A lawyer on trial on charges she let a suspect in the slaying of a Chicago police officer use her cell phone in an interrogation room testified today she had no intention of obstructing the investigation and didn’t know it was against the law to bring the phone with her.

Taking the stand in her own defense, Sladjana Vuckovic, who at the time was volunteering for a 24-hour free legal service for indigent suspects, said she had made at least 100 client visits at police stations and had never been told cell phones were prohibited.

Vuckovic, who is on trial on a felony count of bringing contraband into a penal institution, faces up to 15 years in prison if convicted and would likely be disbarred from practicing law.

Vuckovic, 44, testified she was vaguely aware of a state law prohibiting bringing contraband into a penal institution but thought it prohibited “knives, guns, drugs.”

Vuckovic told jurors she went to the Calumet Area headquarters in November 2010 to meet with Timothy Herring after a relative of his had contacted the legal hotline about his arrest. Herring was undergoing questioning by detectives in the slayings of Officer Michael Flisk and another man.

Vuckovic said she was there to provide a crucial service to Herring – to make sure he understood he had a constitutional right to have an attorney present during questioning and to refuse to cooperate with investigators if he so chose.

Vuckovic said that while she was alone in the locked interrogation room with Herring, she allowed him to use her phone to talk to relatives but warned him it “was not the time” to discuss anything about the investigation.

“I told him, ‘Call your family and friends, let them know you’re OK, but do not talk about the case,’” Vuckovic testified. “’We have to just sit tight for 48 hours and see if they charge you or let you go.’”

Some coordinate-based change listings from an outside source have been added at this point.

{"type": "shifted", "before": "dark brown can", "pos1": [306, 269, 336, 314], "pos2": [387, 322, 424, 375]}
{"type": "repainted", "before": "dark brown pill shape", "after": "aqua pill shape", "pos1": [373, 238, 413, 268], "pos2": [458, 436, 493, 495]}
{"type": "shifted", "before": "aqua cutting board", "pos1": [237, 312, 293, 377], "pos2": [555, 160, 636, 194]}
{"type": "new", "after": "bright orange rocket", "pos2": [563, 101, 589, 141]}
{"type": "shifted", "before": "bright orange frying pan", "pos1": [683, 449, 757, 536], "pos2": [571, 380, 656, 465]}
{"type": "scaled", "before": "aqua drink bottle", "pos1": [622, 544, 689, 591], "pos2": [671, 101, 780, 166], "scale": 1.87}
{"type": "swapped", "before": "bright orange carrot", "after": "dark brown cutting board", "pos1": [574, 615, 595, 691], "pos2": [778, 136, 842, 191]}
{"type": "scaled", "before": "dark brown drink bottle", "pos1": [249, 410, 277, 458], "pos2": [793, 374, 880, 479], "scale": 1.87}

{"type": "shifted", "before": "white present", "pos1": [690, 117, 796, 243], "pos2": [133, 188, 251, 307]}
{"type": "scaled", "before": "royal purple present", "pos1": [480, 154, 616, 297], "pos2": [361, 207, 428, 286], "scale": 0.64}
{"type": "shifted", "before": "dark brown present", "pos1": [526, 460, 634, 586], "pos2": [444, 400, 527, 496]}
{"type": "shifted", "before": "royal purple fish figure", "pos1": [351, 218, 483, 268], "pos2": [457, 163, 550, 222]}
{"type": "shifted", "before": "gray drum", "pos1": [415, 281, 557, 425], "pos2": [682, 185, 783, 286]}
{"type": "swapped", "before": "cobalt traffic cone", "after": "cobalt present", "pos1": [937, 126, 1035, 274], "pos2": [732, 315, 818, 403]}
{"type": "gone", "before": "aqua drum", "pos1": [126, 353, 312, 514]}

Prosecutors alleged that a total of 26 calls were made from or received by Vuckovic’s cellphone during two meetings with Herring, including incoming calls from a number that was blocked.

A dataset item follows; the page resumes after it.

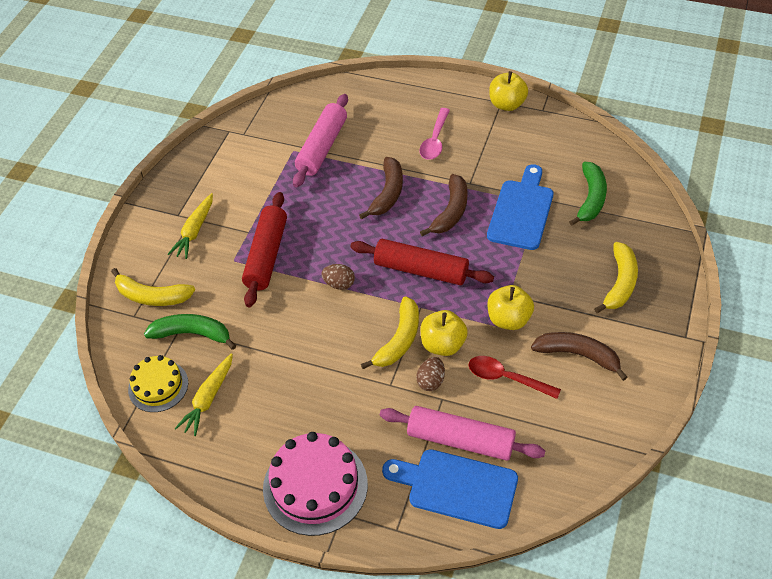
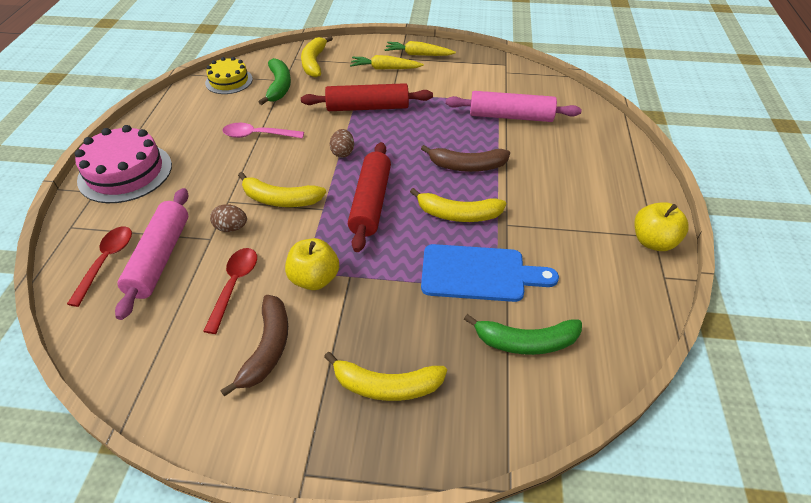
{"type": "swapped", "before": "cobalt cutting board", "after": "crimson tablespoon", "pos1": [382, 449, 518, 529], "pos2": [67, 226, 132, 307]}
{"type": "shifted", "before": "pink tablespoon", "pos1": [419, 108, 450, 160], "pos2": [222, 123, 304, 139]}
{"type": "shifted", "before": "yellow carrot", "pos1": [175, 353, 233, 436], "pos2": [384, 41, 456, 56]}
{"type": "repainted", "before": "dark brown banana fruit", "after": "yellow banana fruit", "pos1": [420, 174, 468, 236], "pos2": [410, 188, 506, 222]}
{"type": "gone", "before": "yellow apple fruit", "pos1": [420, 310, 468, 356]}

On Tuesday, a police lieutenant in charge of the investigation testified he would never have allowed Herring to make unmonitored calls because “he could compromise the entire investigation.”

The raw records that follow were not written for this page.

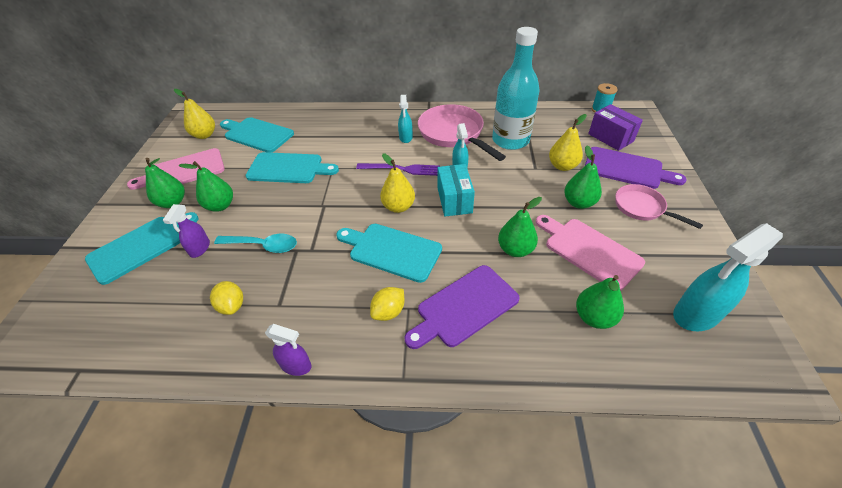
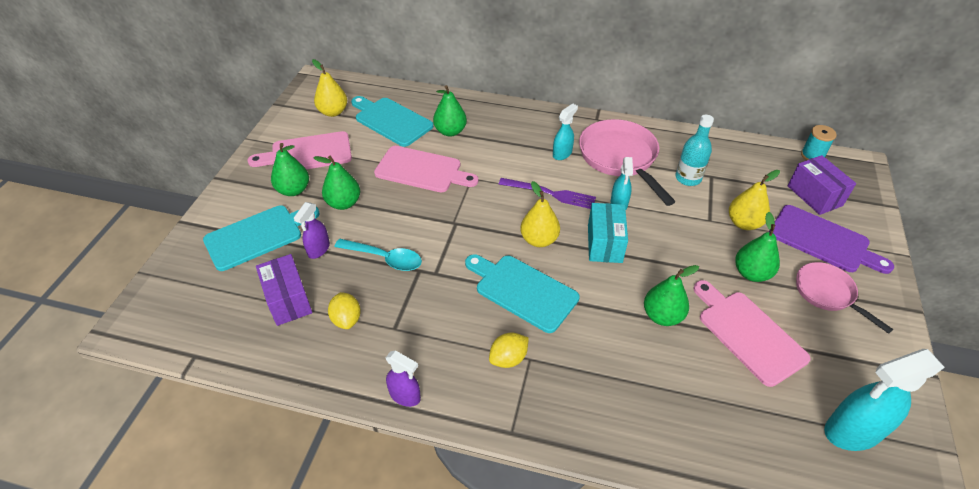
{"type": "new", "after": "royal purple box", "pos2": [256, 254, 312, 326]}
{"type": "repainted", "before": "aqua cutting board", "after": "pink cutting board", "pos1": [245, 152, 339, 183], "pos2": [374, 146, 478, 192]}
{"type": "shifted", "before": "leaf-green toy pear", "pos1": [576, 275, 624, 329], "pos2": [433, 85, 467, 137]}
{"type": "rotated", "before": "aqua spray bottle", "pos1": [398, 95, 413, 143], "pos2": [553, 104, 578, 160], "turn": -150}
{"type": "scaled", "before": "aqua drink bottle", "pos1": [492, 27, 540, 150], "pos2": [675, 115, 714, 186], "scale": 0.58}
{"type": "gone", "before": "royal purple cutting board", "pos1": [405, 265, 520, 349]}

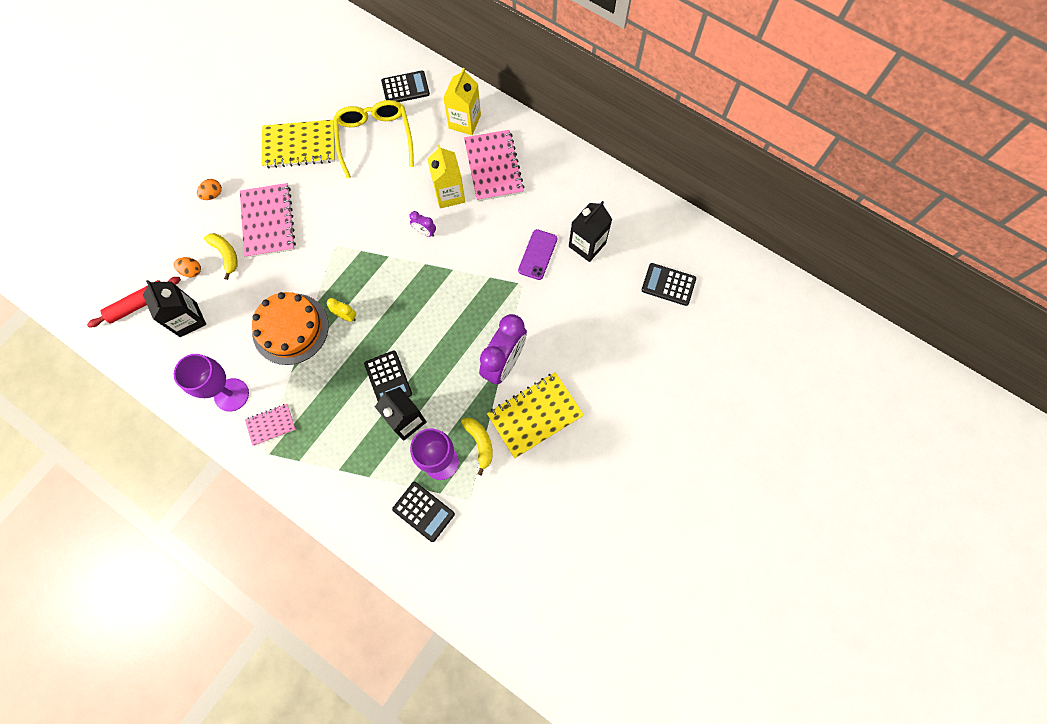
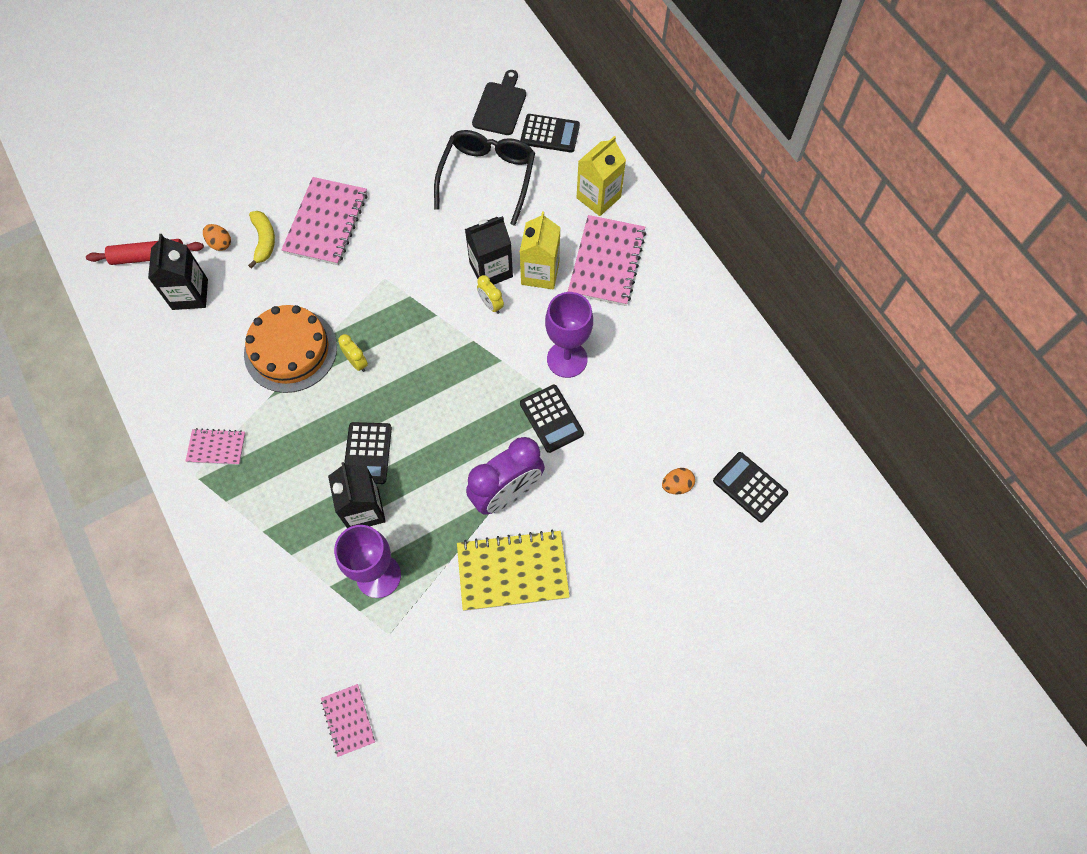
{"type": "new", "after": "pink notebook", "pos2": [321, 684, 375, 757]}
{"type": "repainted", "before": "yellow glasses", "after": "black glasses", "pos1": [333, 100, 414, 178], "pos2": [434, 130, 535, 226]}
{"type": "shifted", "before": "black carton", "pos1": [569, 201, 612, 262], "pos2": [465, 216, 513, 285]}
{"type": "new", "after": "black cutting board", "pos2": [472, 70, 526, 135]}
{"type": "repainted", "before": "royal purple clock", "after": "yellow clock", "pos1": [410, 211, 436, 237], "pos2": [477, 275, 504, 314]}
{"type": "shifted", "before": "black adding machine", "pos1": [392, 482, 455, 542], "pos2": [520, 385, 584, 453]}
{"type": "shifted", "before": "royal purple chalice", "pos1": [174, 354, 249, 412], "pos2": [545, 292, 593, 378]}
{"type": "shifted", "before": "bright orange toy egg", "pos1": [197, 179, 222, 200], "pos2": [662, 468, 695, 494]}
{"type": "gone", "before": "yellow notebook", "pos1": [261, 120, 335, 168]}
{"type": "gone", "before": "yellow banana fruit", "pos1": [461, 418, 493, 476]}
{"type": "gone", "before": "royal purple phone", "pos1": [518, 229, 557, 280]}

Vuckovic’s attorney, Leonard Goodman, told jurors no signs were posted at the headquarters prohibiting cellphones in the interrogation room.

The charges sparked controversy among criminal-defense lawyers who said they routinely bring their cellphones into police interview rooms and sometimes let clients make calls. Some veteran attorneys said they could not remember a similar case ever being pursued by police.

The general orders of the Chicago Police Department allow a suspect to make “a reasonable amount” of phone calls to family and an attorney while they are under arrest. When Vuckovic was asked if Chicago police followed those orders, she answered “No, they don’t comply,” as prosecutors loudly objected.

Later, Vuckovic testified it was her understanding that Herring “would not get to make a phone call until after he was charged.”